The World Trade Organization’s Doha Round negotiations are devilish talks indeed.

The Round, launched in September 2001 with a mandate to liberalize agriculture trade, is a complex undertaking: getting 148 countries to agree on how much to their subsidies and tariffs, how fast, has been a shuffling, challenging process. Back in Doha, the group agreed to eliminate export subsidies and harmonize market access barriers and domestic support levels. Left for dead several times (remember Seattle? Or Cancun?), the Round remains alive by hitting small, incremental deadlines just often enough to claim progress.

“Unfortunately, that’s how trade negotiations work,” explains Tom Suber, president of the U.S. Dairy Export Council. “The Uruguay Round took seven years to complete. Countless deadlines were missed. But at the end of the day, we came away with an agreement that has had a beneficial impact.”

This fall is another key period. The former chairman of the agricultural negotiations had targeted the end of July to have a “first approximation” of a “framework” for reform, but consensus couldn’t be reached.
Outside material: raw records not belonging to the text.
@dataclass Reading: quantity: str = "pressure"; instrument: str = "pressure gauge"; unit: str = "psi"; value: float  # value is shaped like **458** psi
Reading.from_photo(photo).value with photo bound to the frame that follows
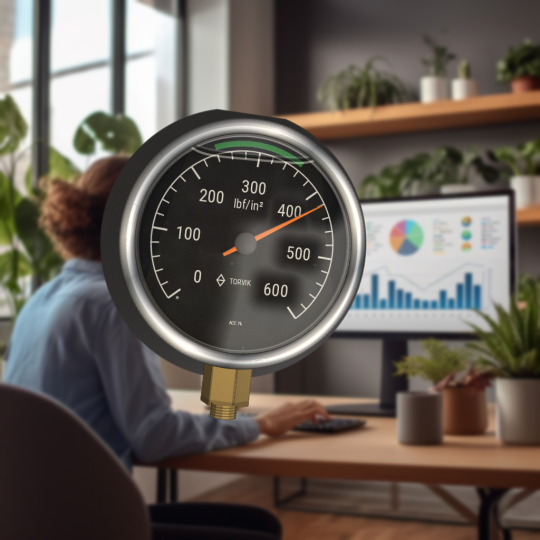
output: **420** psi
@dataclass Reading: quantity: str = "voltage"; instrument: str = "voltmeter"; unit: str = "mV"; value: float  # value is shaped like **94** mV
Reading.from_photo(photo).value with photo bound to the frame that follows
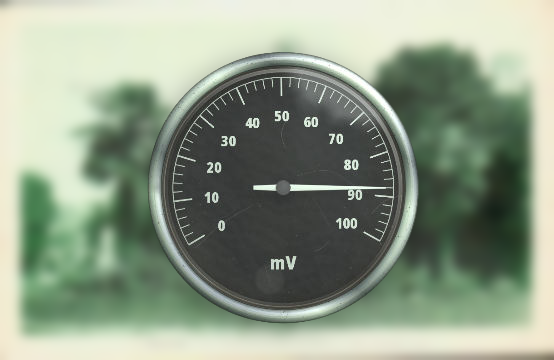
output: **88** mV
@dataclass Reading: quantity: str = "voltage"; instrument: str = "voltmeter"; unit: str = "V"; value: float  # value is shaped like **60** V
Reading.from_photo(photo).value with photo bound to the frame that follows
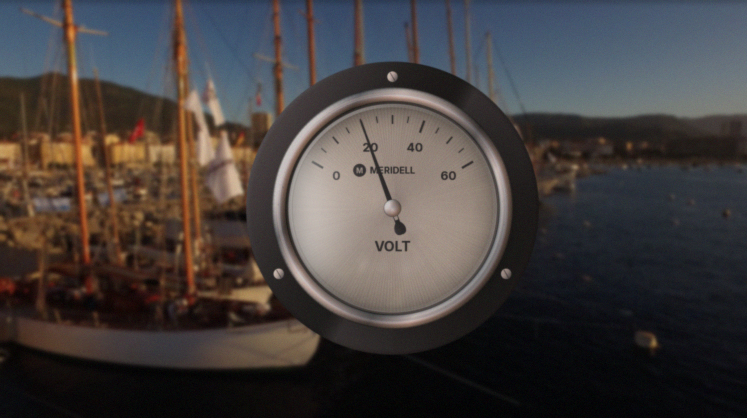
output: **20** V
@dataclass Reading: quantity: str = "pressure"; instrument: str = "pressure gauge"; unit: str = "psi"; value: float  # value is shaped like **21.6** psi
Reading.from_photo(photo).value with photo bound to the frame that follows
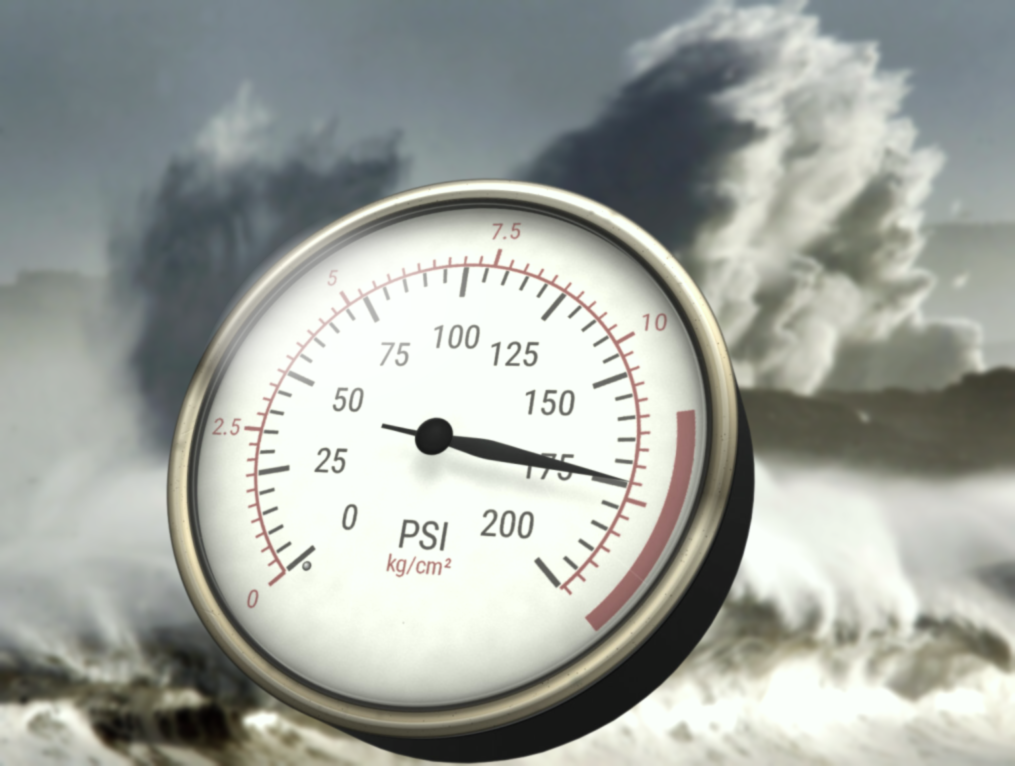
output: **175** psi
Officials will continue discussions over the next few months, working towards crafting those elusive “modalities” at the Sixth Ministerial Conference in Hong Kong, Dec. 13-18. If they can do that, countries would then have 12 months to shape the details and specific timeframes to meet the drop-dead completion deadline of December 2006.

Yet there are many details still to be settled. Since spring, trade reps have been focusing on solving the puzzle of harmonizing market access; that is, how to even out the morass of tariffs and quotas that make some countries relatively open while others remain effectively closed.

“Europe, Japan and Canada still maintain triple-digit tariff rates on dairy products,” says Suber. “The U.S. dairy industry’s goal in the Doha Round is to level the playing field and the best way to do that is to take deeper cuts in the high tariff rates and relatively smaller cuts in the low tariff rates.”

Market access is currently the stickiest of the three “pillars” on which the negotiations sit. Negotiations are clearer on the other two “pillars”: export competition and domestic support.

“Elimination of export subsidies is certainly one of our main priorities in this Round,” Suber says. “The European Union provides in excess of $1 billion in dairy export subsidies each year, more than 100 times what the United States is allowed to spend. This has a serious, distorting effect on world dairy markets that must be corrected.”

In preliminary talks, Europe has agreed to eliminate its export subsidies, but it wants the United States to do the same with export credit and food aid – though large elements of those programs don’t distort trade and are not opposed by other WTO members. The exact timetable for reductions has yet to be determined.

Likewise, on domestic support, the United States says it is committed to meaningful reform of its own support programs if Europe and others do likewise.

“All three elements are interrelated,” Suber says. “Success requires balanced progress on all three fronts.”

So what does the U.S. dairy industry have to gain by taking a proactive approach to world trade talks?

“We’re trying to correct some of the disparities in trading rules left over from the Uruguay Round. The U.S. dairy industry has the ability to be a competitive supplier – but we need to all be playing by similar rules,” Suber explains.

“We learned from the Uruguay talks that we have to be involved in the negotiating process.”